Нарцисс и Гольдмунд | страница 55
Когда солнце близилось к закату, он отправился искать место, назначенное ему крестьянкой. Тут он ждал. Прекрасно было так ждать, зная, что женщина, полная любви, вот-вот придет.
Она пришла и принесла в льняной тряпице большой ломоть хлеба и кусок сала. Она развязала ее и положила перед ним.
– Для тебя, – сказала она. – Ешь!
– Потом, – ответил он, – хлеба мне не хочется, мне хочется тебя. О, покажи мне те прелести, что принесла с собой.

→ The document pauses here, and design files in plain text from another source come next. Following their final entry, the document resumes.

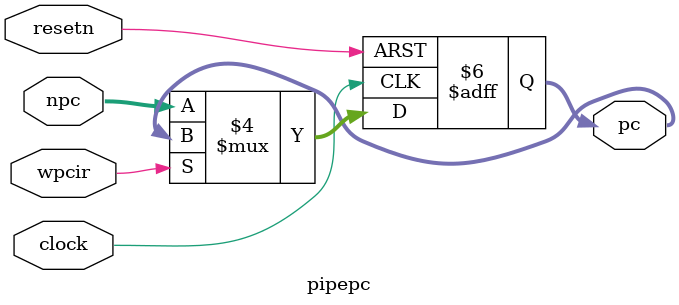
<source format=v>
module pipepc ( npc,wpcir,clock,resetn,pc );
	input[31:0] npc;
	input wpcir, clock, resetn;
	output[31:0] pc;
	reg[31:0] pc;
	always @ (negedge resetn or posedge clock)
      if (resetn == 0) 
      	begin
          // q <=0;
          pc <= -4;
      	end 
      else if(!wpcir)
      	begin
          pc <= npc;
      	end
endmodule
</source>
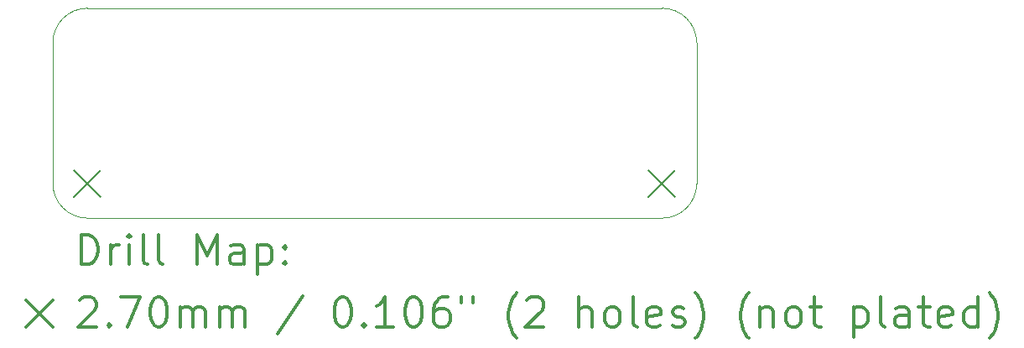
<source format=gbr>
%FSLAX45Y45*%
G04 Gerber Fmt 4.5, Leading zero omitted, Abs format (unit mm)*
G04 Created by KiCad (PCBNEW (5.1.9-16-g1737927814)-1) date 2021-10-16 21:24:37*
%MOMM*%
%LPD*%
G01*
G04 APERTURE LIST*
%TA.AperFunction,Profile*%
%ADD10C,0.050000*%
%TD*%
%ADD11C,0.200000*%
%ADD12C,0.300000*%
G04 APERTURE END LIST*
D10*
X17800000Y-9849600D02*
X23600000Y-9849600D01*
X17800000Y-9849600D02*
G75*
G02*
X17450000Y-9499600I0J350000D01*
G01*
X23950000Y-9499600D02*
G75*
G02*
X23600000Y-9849600I-350000J0D01*
G01*
X17450000Y-8079800D02*
X17450000Y-9499600D01*
X23950000Y-8079800D02*
X23950000Y-9499600D01*
X17800000Y-7729800D02*
X23600000Y-7729800D01*
X17450000Y-8079800D02*
G75*
G02*
X17800000Y-7729800I350000J0D01*
G01*
X23600000Y-7729800D02*
G75*
G02*
X23950000Y-8079800I0J-350000D01*
G01*
D11*
X17665000Y-9365000D02*
X17935000Y-9635000D01*
X17935000Y-9365000D02*
X17665000Y-9635000D01*
X23465000Y-9365000D02*
X23735000Y-9635000D01*
X23735000Y-9365000D02*
X23465000Y-9635000D01*
D12*
X17733928Y-10317814D02*
X17733928Y-10017814D01*
X17805357Y-10017814D01*
X17848214Y-10032100D01*
X17876786Y-10060672D01*
X17891071Y-10089243D01*
X17905357Y-10146386D01*
X17905357Y-10189243D01*
X17891071Y-10246386D01*
X17876786Y-10274957D01*
X17848214Y-10303529D01*
X17805357Y-10317814D01*
X17733928Y-10317814D01*
X18033928Y-10317814D02*
X18033928Y-10117814D01*
X18033928Y-10174957D02*
X18048214Y-10146386D01*
X18062500Y-10132100D01*
X18091071Y-10117814D01*
X18119643Y-10117814D01*
X18219643Y-10317814D02*
X18219643Y-10117814D01*
X18219643Y-10017814D02*
X18205357Y-10032100D01*
X18219643Y-10046386D01*
X18233928Y-10032100D01*
X18219643Y-10017814D01*
X18219643Y-10046386D01*
X18405357Y-10317814D02*
X18376786Y-10303529D01*
X18362500Y-10274957D01*
X18362500Y-10017814D01*
X18562500Y-10317814D02*
X18533928Y-10303529D01*
X18519643Y-10274957D01*
X18519643Y-10017814D01*
X18905357Y-10317814D02*
X18905357Y-10017814D01*
X19005357Y-10232100D01*
X19105357Y-10017814D01*
X19105357Y-10317814D01*
X19376786Y-10317814D02*
X19376786Y-10160672D01*
X19362500Y-10132100D01*
X19333928Y-10117814D01*
X19276786Y-10117814D01*
X19248214Y-10132100D01*
X19376786Y-10303529D02*
X19348214Y-10317814D01*
X19276786Y-10317814D01*
X19248214Y-10303529D01*
X19233928Y-10274957D01*
X19233928Y-10246386D01*
X19248214Y-10217814D01*
X19276786Y-10203529D01*
X19348214Y-10203529D01*
X19376786Y-10189243D01*
X19519643Y-10117814D02*
X19519643Y-10417814D01*
X19519643Y-10132100D02*
X19548214Y-10117814D01*
X19605357Y-10117814D01*
X19633928Y-10132100D01*
X19648214Y-10146386D01*
X19662500Y-10174957D01*
X19662500Y-10260672D01*
X19648214Y-10289243D01*
X19633928Y-10303529D01*
X19605357Y-10317814D01*
X19548214Y-10317814D01*
X19519643Y-10303529D01*
X19791071Y-10289243D02*
X19805357Y-10303529D01*
X19791071Y-10317814D01*
X19776786Y-10303529D01*
X19791071Y-10289243D01*
X19791071Y-10317814D01*
X19791071Y-10132100D02*
X19805357Y-10146386D01*
X19791071Y-10160672D01*
X19776786Y-10146386D01*
X19791071Y-10132100D01*
X19791071Y-10160672D01*
X17177500Y-10677100D02*
X17447500Y-10947100D01*
X17447500Y-10677100D02*
X17177500Y-10947100D01*
X17719643Y-10676386D02*
X17733928Y-10662100D01*
X17762500Y-10647814D01*
X17833928Y-10647814D01*
X17862500Y-10662100D01*
X17876786Y-10676386D01*
X17891071Y-10704957D01*
X17891071Y-10733529D01*
X17876786Y-10776386D01*
X17705357Y-10947814D01*
X17891071Y-10947814D01*
X18019643Y-10919243D02*
X18033928Y-10933529D01*
X18019643Y-10947814D01*
X18005357Y-10933529D01*
X18019643Y-10919243D01*
X18019643Y-10947814D01*
X18133928Y-10647814D02*
X18333928Y-10647814D01*
X18205357Y-10947814D01*
X18505357Y-10647814D02*
X18533928Y-10647814D01*
X18562500Y-10662100D01*
X18576786Y-10676386D01*
X18591071Y-10704957D01*
X18605357Y-10762100D01*
X18605357Y-10833529D01*
X18591071Y-10890672D01*
X18576786Y-10919243D01*
X18562500Y-10933529D01*
X18533928Y-10947814D01*
X18505357Y-10947814D01*
X18476786Y-10933529D01*
X18462500Y-10919243D01*
X18448214Y-10890672D01*
X18433928Y-10833529D01*
X18433928Y-10762100D01*
X18448214Y-10704957D01*
X18462500Y-10676386D01*
X18476786Y-10662100D01*
X18505357Y-10647814D01*
X18733928Y-10947814D02*
X18733928Y-10747814D01*
X18733928Y-10776386D02*
X18748214Y-10762100D01*
X18776786Y-10747814D01*
X18819643Y-10747814D01*
X18848214Y-10762100D01*
X18862500Y-10790672D01*
X18862500Y-10947814D01*
X18862500Y-10790672D02*
X18876786Y-10762100D01*
X18905357Y-10747814D01*
X18948214Y-10747814D01*
X18976786Y-10762100D01*
X18991071Y-10790672D01*
X18991071Y-10947814D01*
X19133928Y-10947814D02*
X19133928Y-10747814D01*
X19133928Y-10776386D02*
X19148214Y-10762100D01*
X19176786Y-10747814D01*
X19219643Y-10747814D01*
X19248214Y-10762100D01*
X19262500Y-10790672D01*
X19262500Y-10947814D01*
X19262500Y-10790672D02*
X19276786Y-10762100D01*
X19305357Y-10747814D01*
X19348214Y-10747814D01*
X19376786Y-10762100D01*
X19391071Y-10790672D01*
X19391071Y-10947814D01*
X19976786Y-10633529D02*
X19719643Y-11019243D01*
X20362500Y-10647814D02*
X20391071Y-10647814D01*
X20419643Y-10662100D01*
X20433928Y-10676386D01*
X20448214Y-10704957D01*
X20462500Y-10762100D01*
X20462500Y-10833529D01*
X20448214Y-10890672D01*
X20433928Y-10919243D01*
X20419643Y-10933529D01*
X20391071Y-10947814D01*
X20362500Y-10947814D01*
X20333928Y-10933529D01*
X20319643Y-10919243D01*
X20305357Y-10890672D01*
X20291071Y-10833529D01*
X20291071Y-10762100D01*
X20305357Y-10704957D01*
X20319643Y-10676386D01*
X20333928Y-10662100D01*
X20362500Y-10647814D01*
X20591071Y-10919243D02*
X20605357Y-10933529D01*
X20591071Y-10947814D01*
X20576786Y-10933529D01*
X20591071Y-10919243D01*
X20591071Y-10947814D01*
X20891071Y-10947814D02*
X20719643Y-10947814D01*
X20805357Y-10947814D02*
X20805357Y-10647814D01*
X20776786Y-10690672D01*
X20748214Y-10719243D01*
X20719643Y-10733529D01*
X21076786Y-10647814D02*
X21105357Y-10647814D01*
X21133928Y-10662100D01*
X21148214Y-10676386D01*
X21162500Y-10704957D01*
X21176786Y-10762100D01*
X21176786Y-10833529D01*
X21162500Y-10890672D01*
X21148214Y-10919243D01*
X21133928Y-10933529D01*
X21105357Y-10947814D01*
X21076786Y-10947814D01*
X21048214Y-10933529D01*
X21033928Y-10919243D01*
X21019643Y-10890672D01*
X21005357Y-10833529D01*
X21005357Y-10762100D01*
X21019643Y-10704957D01*
X21033928Y-10676386D01*
X21048214Y-10662100D01*
X21076786Y-10647814D01*
X21433928Y-10647814D02*
X21376786Y-10647814D01*
X21348214Y-10662100D01*
X21333928Y-10676386D01*
X21305357Y-10719243D01*
X21291071Y-10776386D01*
X21291071Y-10890672D01*
X21305357Y-10919243D01*
X21319643Y-10933529D01*
X21348214Y-10947814D01*
X21405357Y-10947814D01*
X21433928Y-10933529D01*
X21448214Y-10919243D01*
X21462500Y-10890672D01*
X21462500Y-10819243D01*
X21448214Y-10790672D01*
X21433928Y-10776386D01*
X21405357Y-10762100D01*
X21348214Y-10762100D01*
X21319643Y-10776386D01*
X21305357Y-10790672D01*
X21291071Y-10819243D01*
X21576786Y-10647814D02*
X21576786Y-10704957D01*
X21691071Y-10647814D02*
X21691071Y-10704957D01*
X22133928Y-11062100D02*
X22119643Y-11047814D01*
X22091071Y-11004957D01*
X22076786Y-10976386D01*
X22062500Y-10933529D01*
X22048214Y-10862100D01*
X22048214Y-10804957D01*
X22062500Y-10733529D01*
X22076786Y-10690672D01*
X22091071Y-10662100D01*
X22119643Y-10619243D01*
X22133928Y-10604957D01*
X22233928Y-10676386D02*
X22248214Y-10662100D01*
X22276786Y-10647814D01*
X22348214Y-10647814D01*
X22376786Y-10662100D01*
X22391071Y-10676386D01*
X22405357Y-10704957D01*
X22405357Y-10733529D01*
X22391071Y-10776386D01*
X22219643Y-10947814D01*
X22405357Y-10947814D01*
X22762500Y-10947814D02*
X22762500Y-10647814D01*
X22891071Y-10947814D02*
X22891071Y-10790672D01*
X22876786Y-10762100D01*
X22848214Y-10747814D01*
X22805357Y-10747814D01*
X22776786Y-10762100D01*
X22762500Y-10776386D01*
X23076786Y-10947814D02*
X23048214Y-10933529D01*
X23033928Y-10919243D01*
X23019643Y-10890672D01*
X23019643Y-10804957D01*
X23033928Y-10776386D01*
X23048214Y-10762100D01*
X23076786Y-10747814D01*
X23119643Y-10747814D01*
X23148214Y-10762100D01*
X23162500Y-10776386D01*
X23176786Y-10804957D01*
X23176786Y-10890672D01*
X23162500Y-10919243D01*
X23148214Y-10933529D01*
X23119643Y-10947814D01*
X23076786Y-10947814D01*
X23348214Y-10947814D02*
X23319643Y-10933529D01*
X23305357Y-10904957D01*
X23305357Y-10647814D01*
X23576786Y-10933529D02*
X23548214Y-10947814D01*
X23491071Y-10947814D01*
X23462500Y-10933529D01*
X23448214Y-10904957D01*
X23448214Y-10790672D01*
X23462500Y-10762100D01*
X23491071Y-10747814D01*
X23548214Y-10747814D01*
X23576786Y-10762100D01*
X23591071Y-10790672D01*
X23591071Y-10819243D01*
X23448214Y-10847814D01*
X23705357Y-10933529D02*
X23733928Y-10947814D01*
X23791071Y-10947814D01*
X23819643Y-10933529D01*
X23833928Y-10904957D01*
X23833928Y-10890672D01*
X23819643Y-10862100D01*
X23791071Y-10847814D01*
X23748214Y-10847814D01*
X23719643Y-10833529D01*
X23705357Y-10804957D01*
X23705357Y-10790672D01*
X23719643Y-10762100D01*
X23748214Y-10747814D01*
X23791071Y-10747814D01*
X23819643Y-10762100D01*
X23933928Y-11062100D02*
X23948214Y-11047814D01*
X23976786Y-11004957D01*
X23991071Y-10976386D01*
X24005357Y-10933529D01*
X24019643Y-10862100D01*
X24019643Y-10804957D01*
X24005357Y-10733529D01*
X23991071Y-10690672D01*
X23976786Y-10662100D01*
X23948214Y-10619243D01*
X23933928Y-10604957D01*
X24476786Y-11062100D02*
X24462500Y-11047814D01*
X24433928Y-11004957D01*
X24419643Y-10976386D01*
X24405357Y-10933529D01*
X24391071Y-10862100D01*
X24391071Y-10804957D01*
X24405357Y-10733529D01*
X24419643Y-10690672D01*
X24433928Y-10662100D01*
X24462500Y-10619243D01*
X24476786Y-10604957D01*
X24591071Y-10747814D02*
X24591071Y-10947814D01*
X24591071Y-10776386D02*
X24605357Y-10762100D01*
X24633928Y-10747814D01*
X24676786Y-10747814D01*
X24705357Y-10762100D01*
X24719643Y-10790672D01*
X24719643Y-10947814D01*
X24905357Y-10947814D02*
X24876786Y-10933529D01*
X24862500Y-10919243D01*
X24848214Y-10890672D01*
X24848214Y-10804957D01*
X24862500Y-10776386D01*
X24876786Y-10762100D01*
X24905357Y-10747814D01*
X24948214Y-10747814D01*
X24976786Y-10762100D01*
X24991071Y-10776386D01*
X25005357Y-10804957D01*
X25005357Y-10890672D01*
X24991071Y-10919243D01*
X24976786Y-10933529D01*
X24948214Y-10947814D01*
X24905357Y-10947814D01*
X25091071Y-10747814D02*
X25205357Y-10747814D01*
X25133928Y-10647814D02*
X25133928Y-10904957D01*
X25148214Y-10933529D01*
X25176786Y-10947814D01*
X25205357Y-10947814D01*
X25533928Y-10747814D02*
X25533928Y-11047814D01*
X25533928Y-10762100D02*
X25562500Y-10747814D01*
X25619643Y-10747814D01*
X25648214Y-10762100D01*
X25662500Y-10776386D01*
X25676786Y-10804957D01*
X25676786Y-10890672D01*
X25662500Y-10919243D01*
X25648214Y-10933529D01*
X25619643Y-10947814D01*
X25562500Y-10947814D01*
X25533928Y-10933529D01*
X25848214Y-10947814D02*
X25819643Y-10933529D01*
X25805357Y-10904957D01*
X25805357Y-10647814D01*
X26091071Y-10947814D02*
X26091071Y-10790672D01*
X26076786Y-10762100D01*
X26048214Y-10747814D01*
X25991071Y-10747814D01*
X25962500Y-10762100D01*
X26091071Y-10933529D02*
X26062500Y-10947814D01*
X25991071Y-10947814D01*
X25962500Y-10933529D01*
X25948214Y-10904957D01*
X25948214Y-10876386D01*
X25962500Y-10847814D01*
X25991071Y-10833529D01*
X26062500Y-10833529D01*
X26091071Y-10819243D01*
X26191071Y-10747814D02*
X26305357Y-10747814D01*
X26233928Y-10647814D02*
X26233928Y-10904957D01*
X26248214Y-10933529D01*
X26276786Y-10947814D01*
X26305357Y-10947814D01*
X26519643Y-10933529D02*
X26491071Y-10947814D01*
X26433928Y-10947814D01*
X26405357Y-10933529D01*
X26391071Y-10904957D01*
X26391071Y-10790672D01*
X26405357Y-10762100D01*
X26433928Y-10747814D01*
X26491071Y-10747814D01*
X26519643Y-10762100D01*
X26533928Y-10790672D01*
X26533928Y-10819243D01*
X26391071Y-10847814D01*
X26791071Y-10947814D02*
X26791071Y-10647814D01*
X26791071Y-10933529D02*
X26762500Y-10947814D01*
X26705357Y-10947814D01*
X26676786Y-10933529D01*
X26662500Y-10919243D01*
X26648214Y-10890672D01*
X26648214Y-10804957D01*
X26662500Y-10776386D01*
X26676786Y-10762100D01*
X26705357Y-10747814D01*
X26762500Y-10747814D01*
X26791071Y-10762100D01*
X26905357Y-11062100D02*
X26919643Y-11047814D01*
X26948214Y-11004957D01*
X26962500Y-10976386D01*
X26976786Y-10933529D01*
X26991071Y-10862100D01*
X26991071Y-10804957D01*
X26976786Y-10733529D01*
X26962500Y-10690672D01*
X26948214Y-10662100D01*
X26919643Y-10619243D01*
X26905357Y-10604957D01*
M02*

</source>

Много прекрасного принесла она с собой: сильные жаждущие губы, сильные сверкающие зубы, сильные руки, сверху красные от солнца, но белые и нежные с другой стороны. Слов она знала немного, но в гортани у нее пел какой-то манящий звук, а когда она почувствовала прикосновение его рук, таких нежных и чутких, каких она никогда не знала, кожа ее затрепетала, а в горле послышался звук, как у мурлыкающей кошки. Она знала не много игр, меньше, чем Лизе, но она была на удивление сильна, обнимала так, будто хотела сломать возлюбленному шею. Наивной и жадной была ее любовь, простой и при всей своей силе все-таки застенчивой, Гольдмунд был очень счастлив с ней.
Потом она ушла, вздыхая, с трудом оторвавшись от него, не смея остаться.
Гольдмунд остался один, счастливый, но и печальный. Лишь много позже он вспомнил о хлебе и сале и в одиночестве поел, была уже ночь.
ВОСЬМАЯ ГЛАВА
Долгое время уже странствовал Гольдмунд, редко ночуя два раза подряд в одном месте, везде желанный гость для женщин и осчастливленный ими, загоревший на солнце, похудевший в пути от скудной пиши. Многие женщины прощались с ним на заре и уходили, некоторые со слезами, и иной раз он думал: «Почему ни одна не остается со мной? Почему, любя меня и нарушая супружескую верность ради одной любовной ночи, все они сразу возвращаются к своим мужьям, от которых в большинстве своем боятся получить побои?» Ни одна не просила его всерьез остаться, ни одна не попросила взять с собой и не была готова из любви разделить с ним радости и горести странствия. Правда, он ни одну не приглашал с собой, ни одной не намекал на это; спрашивая же свое сердце, он понимал, что ему дорога свобода, и он не мог припомнить ни одной возлюбленной, тоска по которой не оставляла бы его в объятиях следующей. И все – таки ему было странно и немного грустно от того, что всюду любовь была столь быстротечна, и женская, и его собственная, что она так же быстро удовлетворялась, как и вспыхивала. Правильно ли это? Было ли так всегда и везде? Или дело в нем самом, может, он так устроен, что женщины хотя и желали его и находили прекрасным, не хотели связываться с ним, кроме как для короткой, бессловесной близости на сене или во мху? Может, дело в том. что он странствовал, а они, оседлые, боятся жизни бездомной? Или дело только в нем, в его личности, так что женщины желали его и прижимали к себе, как красивую игрушку, а потом все убегали к своим мужьям, даже если их ждали побои? Он не знал.